You’ll also need to complete the new state’s form, have it signed by a member and your new registered agent, and pay any fees required by the state.
What Happens If I Conduct Business Without Registering?
Registering sounds like a lot of work, doesn’t it? It might be tempting to try to slip into a new state unnoticed. But if you do, you could find yourself in some serious hot water if you don’t register your foreign LLC.
First, there’s the issue of taxes. Whether it’s employment taxes, sales taxes, use taxes, or other types of taxes, when you do business in a new state you are subject to their taxes. And if you don’t pay taxes, you won’t just owe the taxes themselves.
You could also be slammed with penalties, late fees, and interest for the taxes you neglected to pay. The longer you wait to pay your taxes, the more late fees and penalties ratchet up. This is a problem you definitely want to avoid as a business owner.
The second issue involves contracts. In California, for example, if you aren’t registered with the Secretary of State, any contracts you enter into are automatically void.
There may also be legal problems, such as being unable to defend your business in court or bring suit when terms of your contracts are violated.
In short, this is a case where it is absolutely better to spend the time and register your business correctly. It may take some extra time and money, but in the long run it’s the wisest choice for your business.
What Other Things Do You Need To Do When You Become a Foreign LLC?
Once you’ve registered as a foreign LLC, you may have a long list of additional things to do before you’re completely compliant with the laws. Here’s a list to get you started, but it’s always a good idea to check with the Secretary of State’s office with any questions you may have.
Register For Employer Tax Accounts
If you have employees in your new state, you’ll need accounts to pay employment taxes. These accounts include an Unemployment Insurance account and a State Withholding account.
Some areas may also have a local employment tax for the city or county your business is located in, so be sure to check that as well.
Register For Other Licenses
If you’re operating under a license in your home state, you will most likely need to get a similar license in your new state. This could include licenses for your business or your employees.
Register For Sales and Use Tax Accounts
If you’re selling or re-selling goods in the new state, you’ll probably need a Sales and Use Tax Account. If you’re not sure, check with the Sales Tax department.
File Annual Report
Most states require an annual or biannual report of your business. Usually, these are simple forms that don’t require a lot of information, but be sure you get the due date in your calendar so you aren’t late! If you don’t want to keep track of it, many LLC formation services will file these forms on your behalf.
A good rule of thumb when you’re thinking of additional requirements is to make a list of everything you do to comply with the laws in your home state. That list will give you a starting point as you consider everything you might need to do in your new state.

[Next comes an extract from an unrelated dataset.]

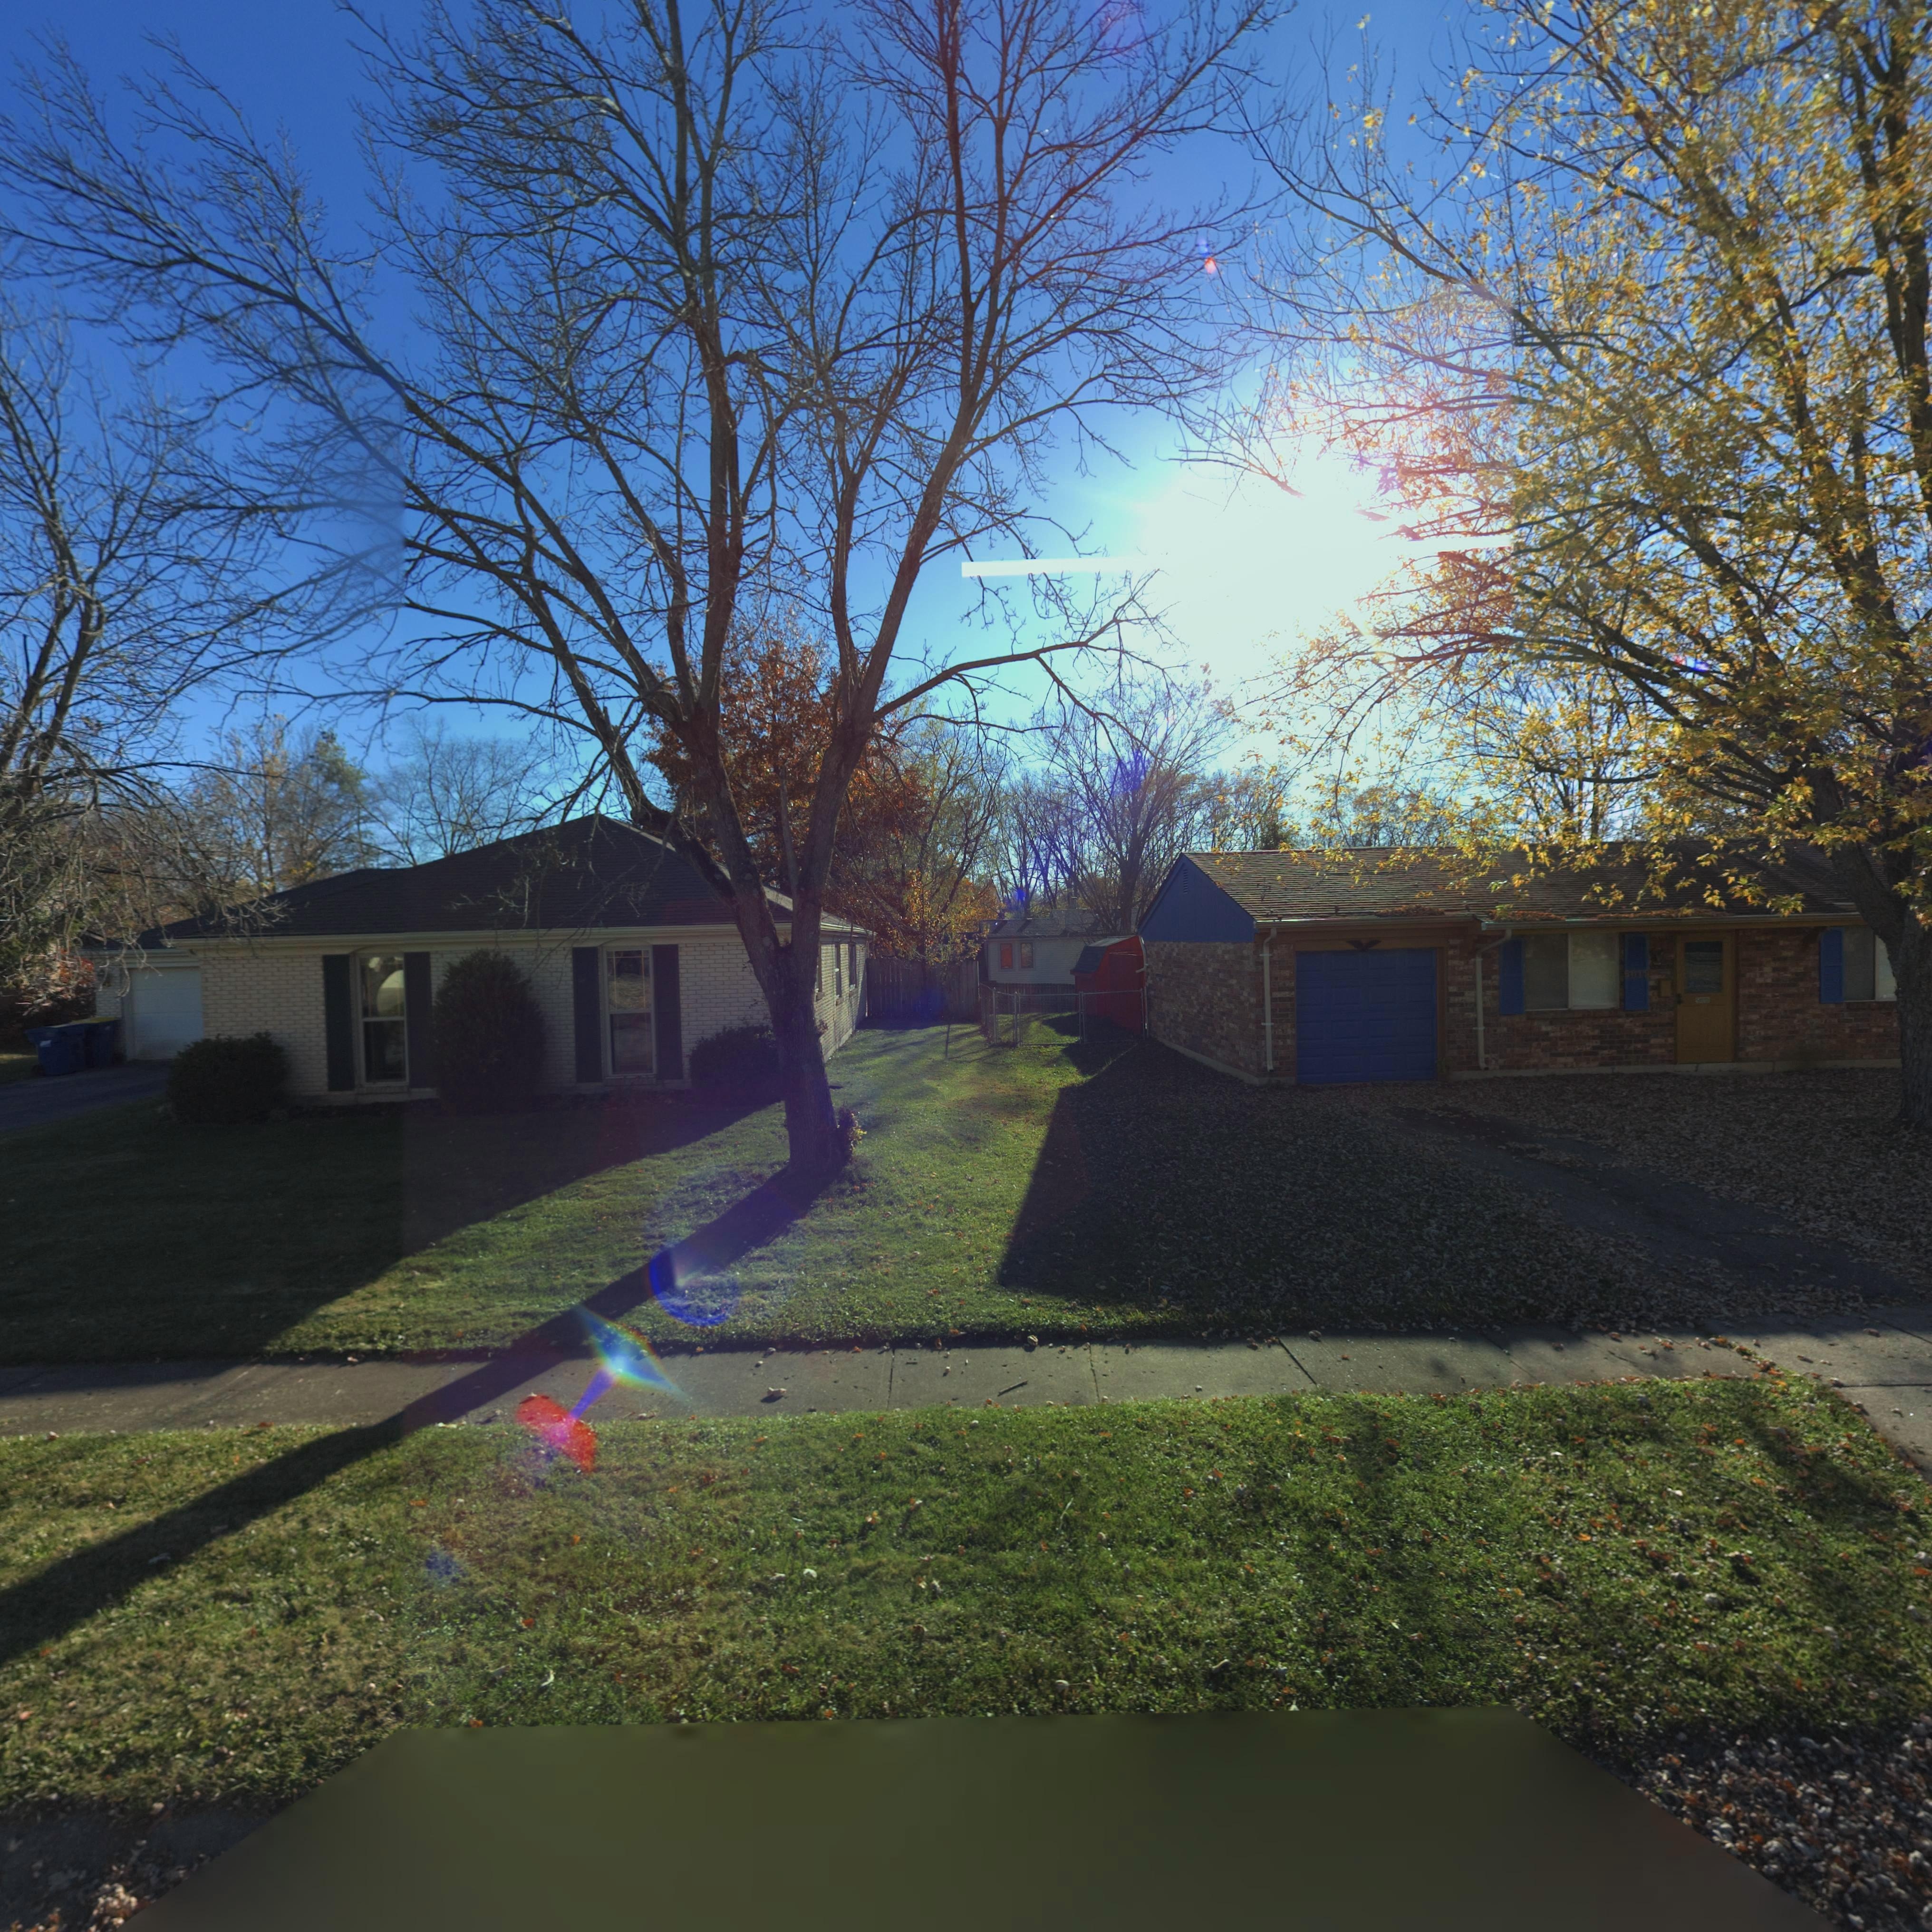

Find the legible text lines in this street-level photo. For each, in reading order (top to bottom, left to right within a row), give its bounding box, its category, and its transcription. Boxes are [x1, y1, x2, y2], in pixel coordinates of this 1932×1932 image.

[1624, 969, 1650, 979] StreetNumber: 5018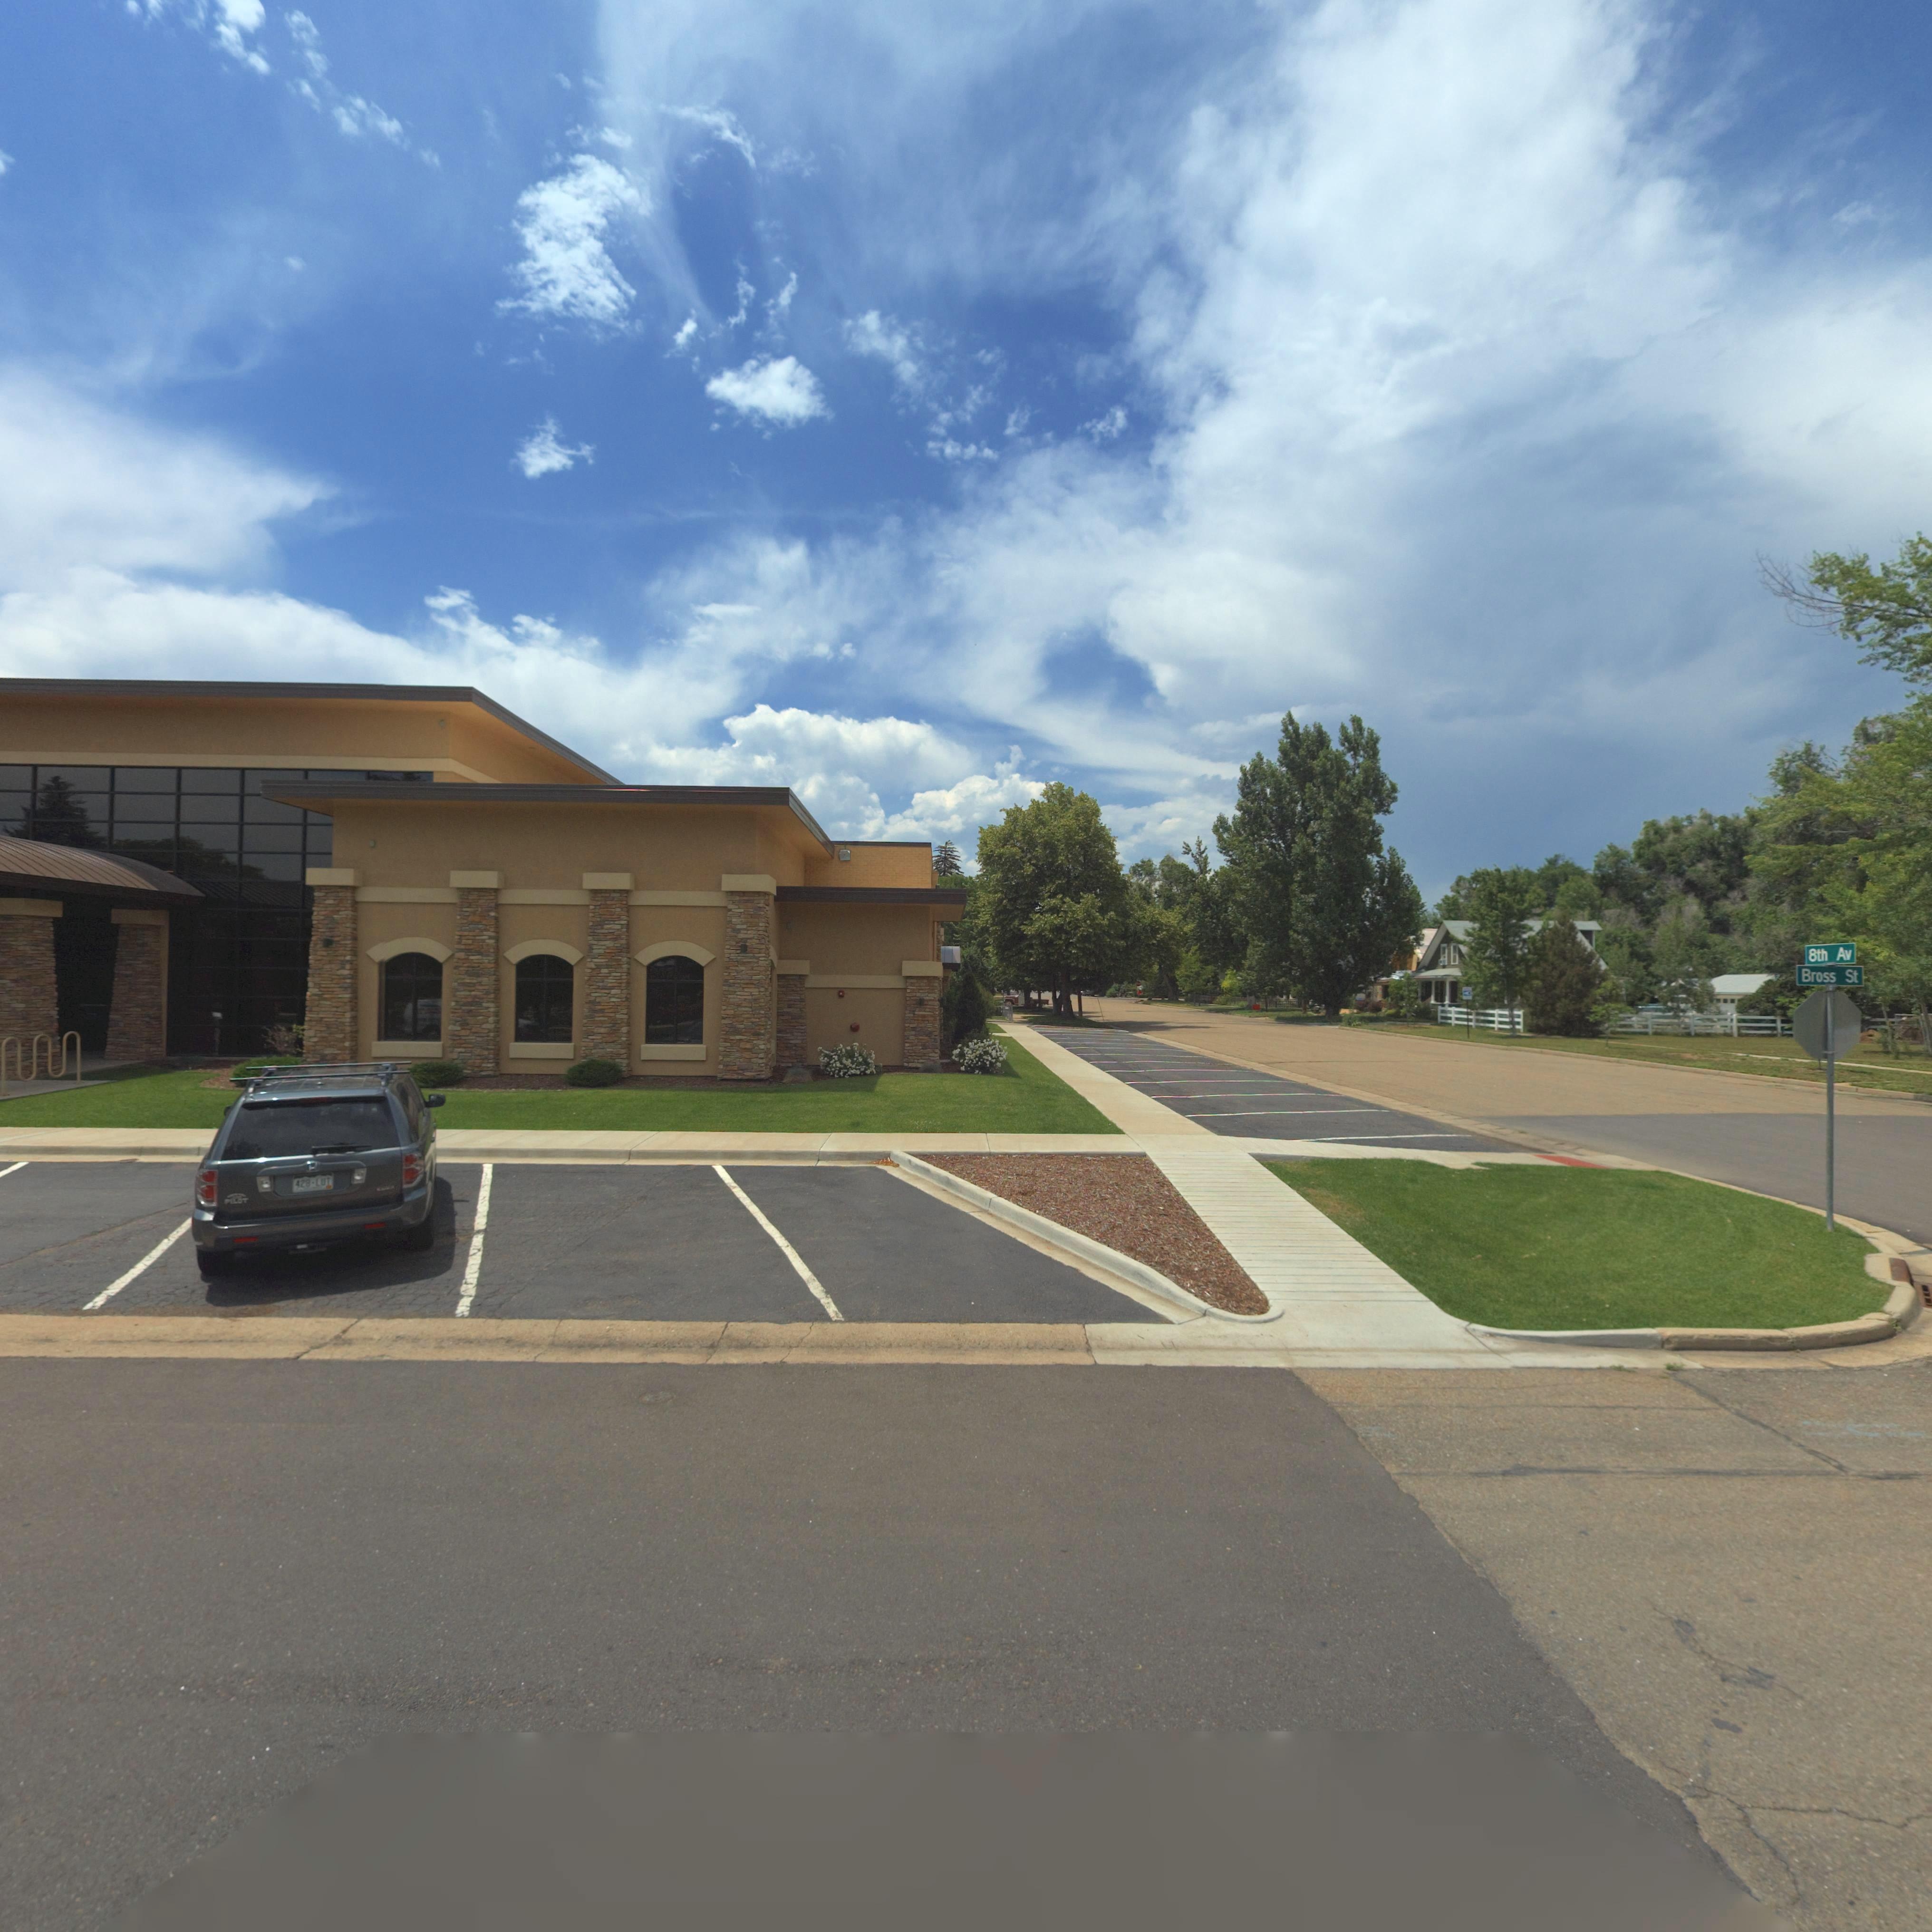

Final Thoughts on Foreign LLCs
If the best opportunity for your business growth is expanding to new markets, other states within the U.S. may be a great choice for you. Taking the time to file the correct forms now will save you major headaches and money down the road.
And if you do find yourself overwhelmed, an LLC formation service can help you register. They could also help you find a registered agent and keep you compliant with the Secretary of State laws in your new state.